Problem details –
Look through the material below and count the lines with the string "LIST". Report only the count.

*** Material shown Section Begins ***

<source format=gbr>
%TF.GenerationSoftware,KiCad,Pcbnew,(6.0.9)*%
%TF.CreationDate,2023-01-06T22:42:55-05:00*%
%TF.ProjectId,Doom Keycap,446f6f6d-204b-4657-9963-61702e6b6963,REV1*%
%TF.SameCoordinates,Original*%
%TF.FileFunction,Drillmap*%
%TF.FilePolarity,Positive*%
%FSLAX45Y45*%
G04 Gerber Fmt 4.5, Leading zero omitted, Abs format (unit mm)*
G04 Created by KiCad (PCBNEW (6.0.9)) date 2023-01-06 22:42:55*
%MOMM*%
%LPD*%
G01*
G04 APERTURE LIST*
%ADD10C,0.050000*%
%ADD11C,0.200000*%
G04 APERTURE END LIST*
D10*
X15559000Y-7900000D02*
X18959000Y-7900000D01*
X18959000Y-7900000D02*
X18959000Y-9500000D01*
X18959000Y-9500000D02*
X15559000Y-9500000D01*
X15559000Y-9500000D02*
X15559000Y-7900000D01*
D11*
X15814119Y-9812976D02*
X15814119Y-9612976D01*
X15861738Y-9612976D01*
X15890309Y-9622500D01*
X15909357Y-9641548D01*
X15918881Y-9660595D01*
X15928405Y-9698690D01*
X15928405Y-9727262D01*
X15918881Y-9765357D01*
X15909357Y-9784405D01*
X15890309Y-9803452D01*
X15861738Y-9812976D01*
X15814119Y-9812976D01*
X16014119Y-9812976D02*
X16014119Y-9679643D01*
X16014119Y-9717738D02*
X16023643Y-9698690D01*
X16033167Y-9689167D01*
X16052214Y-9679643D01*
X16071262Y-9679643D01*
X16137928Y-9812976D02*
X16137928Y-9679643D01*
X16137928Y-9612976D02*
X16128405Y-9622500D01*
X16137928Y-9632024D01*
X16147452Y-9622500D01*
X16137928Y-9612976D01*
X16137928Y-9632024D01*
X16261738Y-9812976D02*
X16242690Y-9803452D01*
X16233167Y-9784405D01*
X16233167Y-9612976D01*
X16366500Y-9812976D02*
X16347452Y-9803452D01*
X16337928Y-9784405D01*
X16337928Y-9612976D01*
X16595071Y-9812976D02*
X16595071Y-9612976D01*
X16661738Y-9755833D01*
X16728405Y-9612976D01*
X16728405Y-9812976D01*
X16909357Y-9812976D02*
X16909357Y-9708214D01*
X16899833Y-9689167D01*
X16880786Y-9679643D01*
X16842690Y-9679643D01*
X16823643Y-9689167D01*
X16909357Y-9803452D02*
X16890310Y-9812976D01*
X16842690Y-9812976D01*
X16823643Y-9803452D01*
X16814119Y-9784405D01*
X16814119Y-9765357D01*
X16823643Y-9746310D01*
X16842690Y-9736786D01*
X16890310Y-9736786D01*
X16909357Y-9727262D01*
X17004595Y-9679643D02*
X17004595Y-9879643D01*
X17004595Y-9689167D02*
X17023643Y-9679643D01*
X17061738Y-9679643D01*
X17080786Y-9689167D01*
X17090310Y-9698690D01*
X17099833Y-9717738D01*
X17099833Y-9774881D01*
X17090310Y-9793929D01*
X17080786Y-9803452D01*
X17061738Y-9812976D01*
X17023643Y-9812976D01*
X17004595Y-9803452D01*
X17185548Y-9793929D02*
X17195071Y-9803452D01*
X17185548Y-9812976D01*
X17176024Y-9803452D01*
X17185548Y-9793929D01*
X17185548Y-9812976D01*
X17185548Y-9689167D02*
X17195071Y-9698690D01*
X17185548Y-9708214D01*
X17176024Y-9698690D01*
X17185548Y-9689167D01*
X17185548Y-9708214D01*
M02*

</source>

*** Material shown Section Ends ***
*** Material shown Section Begins ***

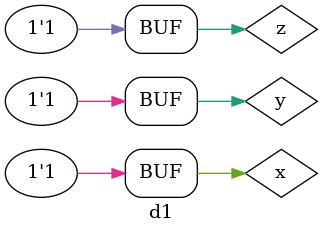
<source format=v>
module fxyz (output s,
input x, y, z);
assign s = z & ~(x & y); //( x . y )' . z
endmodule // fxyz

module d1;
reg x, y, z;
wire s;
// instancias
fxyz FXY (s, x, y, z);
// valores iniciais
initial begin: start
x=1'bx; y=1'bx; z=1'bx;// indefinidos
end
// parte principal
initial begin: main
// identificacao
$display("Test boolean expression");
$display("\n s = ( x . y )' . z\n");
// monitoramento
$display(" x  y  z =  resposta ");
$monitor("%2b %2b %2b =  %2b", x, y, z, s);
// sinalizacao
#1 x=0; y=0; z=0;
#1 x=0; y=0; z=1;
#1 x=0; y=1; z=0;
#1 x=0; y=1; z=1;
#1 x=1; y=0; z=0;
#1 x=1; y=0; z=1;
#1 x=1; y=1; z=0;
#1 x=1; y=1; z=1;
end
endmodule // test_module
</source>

*** Material shown Section Ends ***

Response area –
2